**Problem description**.
Filter the entries for the string "validator". Copy each line that has it.

(Saved data entries)
• • •

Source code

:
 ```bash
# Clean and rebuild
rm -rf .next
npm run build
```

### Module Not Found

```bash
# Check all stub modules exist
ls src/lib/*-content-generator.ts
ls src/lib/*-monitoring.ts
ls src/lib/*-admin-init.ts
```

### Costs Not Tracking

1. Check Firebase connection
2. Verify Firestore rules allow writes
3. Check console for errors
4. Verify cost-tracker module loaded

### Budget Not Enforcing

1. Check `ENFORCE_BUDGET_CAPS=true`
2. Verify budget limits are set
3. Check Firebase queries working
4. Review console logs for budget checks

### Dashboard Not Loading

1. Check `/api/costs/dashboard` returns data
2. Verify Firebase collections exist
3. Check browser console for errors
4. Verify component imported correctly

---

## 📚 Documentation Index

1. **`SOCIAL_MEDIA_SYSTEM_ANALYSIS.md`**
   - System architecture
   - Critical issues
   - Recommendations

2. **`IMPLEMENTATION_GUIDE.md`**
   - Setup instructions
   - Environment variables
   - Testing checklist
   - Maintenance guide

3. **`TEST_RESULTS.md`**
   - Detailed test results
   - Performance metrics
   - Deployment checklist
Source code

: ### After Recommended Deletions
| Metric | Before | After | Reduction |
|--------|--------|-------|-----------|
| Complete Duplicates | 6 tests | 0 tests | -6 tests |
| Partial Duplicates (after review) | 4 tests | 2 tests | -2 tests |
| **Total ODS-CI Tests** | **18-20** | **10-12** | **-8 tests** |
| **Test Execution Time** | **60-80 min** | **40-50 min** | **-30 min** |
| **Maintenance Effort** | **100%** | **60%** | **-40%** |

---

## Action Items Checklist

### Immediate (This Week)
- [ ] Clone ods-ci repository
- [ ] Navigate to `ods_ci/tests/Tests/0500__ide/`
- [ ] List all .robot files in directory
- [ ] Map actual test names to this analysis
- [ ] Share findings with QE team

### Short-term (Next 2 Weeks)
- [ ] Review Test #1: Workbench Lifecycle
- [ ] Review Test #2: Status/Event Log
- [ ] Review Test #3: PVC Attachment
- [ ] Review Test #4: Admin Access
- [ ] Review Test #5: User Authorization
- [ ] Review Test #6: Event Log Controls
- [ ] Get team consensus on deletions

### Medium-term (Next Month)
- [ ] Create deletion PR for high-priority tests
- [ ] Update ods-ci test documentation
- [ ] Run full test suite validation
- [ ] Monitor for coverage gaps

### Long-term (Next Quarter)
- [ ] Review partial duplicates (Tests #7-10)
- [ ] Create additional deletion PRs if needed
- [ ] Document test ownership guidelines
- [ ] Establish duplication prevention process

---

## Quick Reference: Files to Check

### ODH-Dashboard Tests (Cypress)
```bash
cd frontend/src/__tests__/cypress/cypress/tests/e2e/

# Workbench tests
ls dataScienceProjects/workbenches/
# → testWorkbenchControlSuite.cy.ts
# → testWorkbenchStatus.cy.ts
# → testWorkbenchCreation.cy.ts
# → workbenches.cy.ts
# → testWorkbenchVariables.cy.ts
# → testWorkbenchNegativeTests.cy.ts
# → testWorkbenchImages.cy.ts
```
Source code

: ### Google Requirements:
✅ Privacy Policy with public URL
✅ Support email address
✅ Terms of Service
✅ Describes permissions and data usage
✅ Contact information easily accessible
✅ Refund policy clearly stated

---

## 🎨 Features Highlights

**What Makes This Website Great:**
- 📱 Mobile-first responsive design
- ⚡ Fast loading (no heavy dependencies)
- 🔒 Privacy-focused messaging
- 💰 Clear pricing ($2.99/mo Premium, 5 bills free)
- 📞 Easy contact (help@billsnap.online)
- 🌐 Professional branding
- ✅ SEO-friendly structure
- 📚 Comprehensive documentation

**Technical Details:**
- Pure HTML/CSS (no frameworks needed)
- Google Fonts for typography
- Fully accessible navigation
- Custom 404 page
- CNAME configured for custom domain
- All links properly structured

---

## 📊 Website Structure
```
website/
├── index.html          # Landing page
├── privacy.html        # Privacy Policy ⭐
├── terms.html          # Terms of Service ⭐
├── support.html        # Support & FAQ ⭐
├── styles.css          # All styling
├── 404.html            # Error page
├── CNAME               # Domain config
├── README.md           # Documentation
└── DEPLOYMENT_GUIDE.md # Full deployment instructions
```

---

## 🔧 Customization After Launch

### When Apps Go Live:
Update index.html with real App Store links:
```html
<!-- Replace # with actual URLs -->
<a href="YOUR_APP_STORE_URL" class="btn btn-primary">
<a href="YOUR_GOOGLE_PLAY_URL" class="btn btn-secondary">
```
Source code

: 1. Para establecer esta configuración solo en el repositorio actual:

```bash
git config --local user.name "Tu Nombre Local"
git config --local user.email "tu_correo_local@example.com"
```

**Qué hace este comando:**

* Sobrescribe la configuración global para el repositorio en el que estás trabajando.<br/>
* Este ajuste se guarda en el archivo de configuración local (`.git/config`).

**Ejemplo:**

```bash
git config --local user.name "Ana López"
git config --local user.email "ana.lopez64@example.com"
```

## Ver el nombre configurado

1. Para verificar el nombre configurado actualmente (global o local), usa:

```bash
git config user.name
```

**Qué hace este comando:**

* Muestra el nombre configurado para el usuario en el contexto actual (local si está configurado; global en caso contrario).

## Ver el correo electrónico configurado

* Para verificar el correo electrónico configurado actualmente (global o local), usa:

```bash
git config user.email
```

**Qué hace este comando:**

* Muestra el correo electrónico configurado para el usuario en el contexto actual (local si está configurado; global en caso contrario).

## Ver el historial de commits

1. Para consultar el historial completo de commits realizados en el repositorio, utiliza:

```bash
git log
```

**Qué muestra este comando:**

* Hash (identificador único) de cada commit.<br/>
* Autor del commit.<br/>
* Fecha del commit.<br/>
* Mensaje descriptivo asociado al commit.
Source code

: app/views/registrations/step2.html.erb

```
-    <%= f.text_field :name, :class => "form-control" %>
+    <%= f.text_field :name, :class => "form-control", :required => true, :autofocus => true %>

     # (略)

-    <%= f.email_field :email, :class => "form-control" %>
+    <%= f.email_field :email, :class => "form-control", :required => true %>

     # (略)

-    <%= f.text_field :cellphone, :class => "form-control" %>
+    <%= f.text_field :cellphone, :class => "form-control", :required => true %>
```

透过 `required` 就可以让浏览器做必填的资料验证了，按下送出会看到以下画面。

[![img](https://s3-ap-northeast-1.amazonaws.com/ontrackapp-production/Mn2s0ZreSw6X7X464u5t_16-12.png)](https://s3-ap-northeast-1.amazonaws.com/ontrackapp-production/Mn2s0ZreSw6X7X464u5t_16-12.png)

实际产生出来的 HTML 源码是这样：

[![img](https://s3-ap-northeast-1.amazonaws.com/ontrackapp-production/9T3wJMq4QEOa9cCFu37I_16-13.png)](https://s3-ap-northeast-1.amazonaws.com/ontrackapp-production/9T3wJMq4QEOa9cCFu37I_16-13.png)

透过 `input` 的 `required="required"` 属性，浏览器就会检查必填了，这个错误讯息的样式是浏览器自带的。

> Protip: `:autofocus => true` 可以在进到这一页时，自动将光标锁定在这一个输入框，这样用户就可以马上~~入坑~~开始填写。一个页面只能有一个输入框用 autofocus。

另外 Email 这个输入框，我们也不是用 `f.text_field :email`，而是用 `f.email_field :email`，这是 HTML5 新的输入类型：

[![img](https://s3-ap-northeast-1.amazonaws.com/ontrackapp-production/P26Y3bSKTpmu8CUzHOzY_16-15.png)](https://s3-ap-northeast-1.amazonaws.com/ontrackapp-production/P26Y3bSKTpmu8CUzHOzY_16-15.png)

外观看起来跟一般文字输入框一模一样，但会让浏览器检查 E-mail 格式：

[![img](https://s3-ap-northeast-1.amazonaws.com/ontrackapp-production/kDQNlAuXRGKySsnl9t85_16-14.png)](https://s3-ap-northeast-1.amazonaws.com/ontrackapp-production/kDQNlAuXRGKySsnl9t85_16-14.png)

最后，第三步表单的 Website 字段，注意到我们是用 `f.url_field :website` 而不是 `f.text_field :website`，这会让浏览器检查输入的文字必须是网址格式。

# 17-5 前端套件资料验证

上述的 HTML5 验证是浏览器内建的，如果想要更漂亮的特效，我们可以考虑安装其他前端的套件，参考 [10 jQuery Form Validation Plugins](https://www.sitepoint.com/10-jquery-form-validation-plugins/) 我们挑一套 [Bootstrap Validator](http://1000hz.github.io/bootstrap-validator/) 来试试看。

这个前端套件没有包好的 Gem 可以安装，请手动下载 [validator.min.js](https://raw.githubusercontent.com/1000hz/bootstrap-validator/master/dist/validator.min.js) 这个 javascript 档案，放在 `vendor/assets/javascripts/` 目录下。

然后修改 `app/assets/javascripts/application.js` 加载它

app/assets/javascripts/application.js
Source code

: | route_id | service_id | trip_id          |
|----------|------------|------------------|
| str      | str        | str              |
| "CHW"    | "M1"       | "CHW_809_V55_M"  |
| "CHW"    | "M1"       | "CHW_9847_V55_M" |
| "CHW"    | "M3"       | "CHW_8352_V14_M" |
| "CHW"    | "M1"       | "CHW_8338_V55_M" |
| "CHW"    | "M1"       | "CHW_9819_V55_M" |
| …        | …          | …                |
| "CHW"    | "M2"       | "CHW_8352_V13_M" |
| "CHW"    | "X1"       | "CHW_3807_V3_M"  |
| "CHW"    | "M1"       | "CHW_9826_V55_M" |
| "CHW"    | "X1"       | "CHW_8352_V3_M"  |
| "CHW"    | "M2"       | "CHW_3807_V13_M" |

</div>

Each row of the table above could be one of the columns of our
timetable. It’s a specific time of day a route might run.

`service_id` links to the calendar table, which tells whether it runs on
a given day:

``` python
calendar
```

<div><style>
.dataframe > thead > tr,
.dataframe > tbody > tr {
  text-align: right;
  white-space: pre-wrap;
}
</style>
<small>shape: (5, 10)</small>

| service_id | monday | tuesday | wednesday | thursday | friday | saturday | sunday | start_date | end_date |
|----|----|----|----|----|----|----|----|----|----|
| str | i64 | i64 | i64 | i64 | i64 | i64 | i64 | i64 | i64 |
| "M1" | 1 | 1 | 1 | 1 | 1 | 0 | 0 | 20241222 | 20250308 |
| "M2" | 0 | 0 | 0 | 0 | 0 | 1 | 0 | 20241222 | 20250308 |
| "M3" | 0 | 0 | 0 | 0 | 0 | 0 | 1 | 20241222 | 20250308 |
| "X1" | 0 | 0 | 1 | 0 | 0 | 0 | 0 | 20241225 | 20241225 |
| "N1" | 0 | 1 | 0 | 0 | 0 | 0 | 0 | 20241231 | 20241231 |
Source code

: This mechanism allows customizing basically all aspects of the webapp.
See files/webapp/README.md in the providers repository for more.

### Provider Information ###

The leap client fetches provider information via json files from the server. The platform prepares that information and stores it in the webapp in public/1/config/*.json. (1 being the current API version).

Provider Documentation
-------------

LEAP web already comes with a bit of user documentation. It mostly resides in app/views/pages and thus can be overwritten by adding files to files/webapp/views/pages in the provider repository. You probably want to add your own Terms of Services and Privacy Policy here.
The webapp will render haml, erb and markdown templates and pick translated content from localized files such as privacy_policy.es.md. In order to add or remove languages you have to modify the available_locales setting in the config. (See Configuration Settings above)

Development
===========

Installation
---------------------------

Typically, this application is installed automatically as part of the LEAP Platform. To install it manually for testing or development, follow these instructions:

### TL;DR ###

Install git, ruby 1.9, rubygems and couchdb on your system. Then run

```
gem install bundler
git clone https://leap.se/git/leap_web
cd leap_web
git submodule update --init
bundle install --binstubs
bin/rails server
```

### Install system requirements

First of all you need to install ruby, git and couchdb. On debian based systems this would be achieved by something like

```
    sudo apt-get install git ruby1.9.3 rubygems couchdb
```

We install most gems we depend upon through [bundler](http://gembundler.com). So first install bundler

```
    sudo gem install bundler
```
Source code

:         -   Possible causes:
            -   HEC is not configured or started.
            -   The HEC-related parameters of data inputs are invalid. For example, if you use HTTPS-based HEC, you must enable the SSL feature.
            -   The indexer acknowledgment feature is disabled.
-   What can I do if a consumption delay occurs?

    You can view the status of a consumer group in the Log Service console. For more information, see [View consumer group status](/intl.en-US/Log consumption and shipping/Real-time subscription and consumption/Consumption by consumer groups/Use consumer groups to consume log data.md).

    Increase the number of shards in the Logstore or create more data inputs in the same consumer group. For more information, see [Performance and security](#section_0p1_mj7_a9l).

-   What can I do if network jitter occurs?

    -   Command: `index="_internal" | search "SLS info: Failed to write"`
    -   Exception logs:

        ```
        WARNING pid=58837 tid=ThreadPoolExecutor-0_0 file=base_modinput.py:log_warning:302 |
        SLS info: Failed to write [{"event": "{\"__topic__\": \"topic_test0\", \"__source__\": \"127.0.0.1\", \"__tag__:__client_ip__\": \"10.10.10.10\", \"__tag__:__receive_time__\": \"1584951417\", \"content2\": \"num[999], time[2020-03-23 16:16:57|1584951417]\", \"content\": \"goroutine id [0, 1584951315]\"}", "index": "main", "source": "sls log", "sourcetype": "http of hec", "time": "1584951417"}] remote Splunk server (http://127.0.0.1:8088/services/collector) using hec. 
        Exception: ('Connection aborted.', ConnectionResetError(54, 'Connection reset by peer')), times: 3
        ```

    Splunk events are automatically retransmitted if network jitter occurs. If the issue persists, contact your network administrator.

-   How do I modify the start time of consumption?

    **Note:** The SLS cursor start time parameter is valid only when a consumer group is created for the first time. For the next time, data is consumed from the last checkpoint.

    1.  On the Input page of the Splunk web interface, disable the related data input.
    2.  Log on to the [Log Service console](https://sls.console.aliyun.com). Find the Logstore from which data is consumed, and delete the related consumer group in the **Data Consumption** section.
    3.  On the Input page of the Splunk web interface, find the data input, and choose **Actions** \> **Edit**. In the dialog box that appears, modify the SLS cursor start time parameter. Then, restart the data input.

• • •

**Task response**.
上述的 HTML5 验证是浏览器内建的，如果想要更漂亮的特效，我们可以考虑安装其他前端的套件，参考 [10 jQuery Form Validation Plugins](https://www.sitepoint.com/10-jquery-form-validation-plugins/) 我们挑一套 [Bootstrap Validator](http://1000hz.github.io/bootstrap-validator/) 来试试看。
这个前端套件没有包好的 Gem 可以安装，请手动下载 [validator.min.js](https://raw.githubusercontent.com/1000hz/bootstrap-validator/master/dist/validator.min.js) 这个 javascript 档案，放在 `vendor/assets/javascripts/` 目录下。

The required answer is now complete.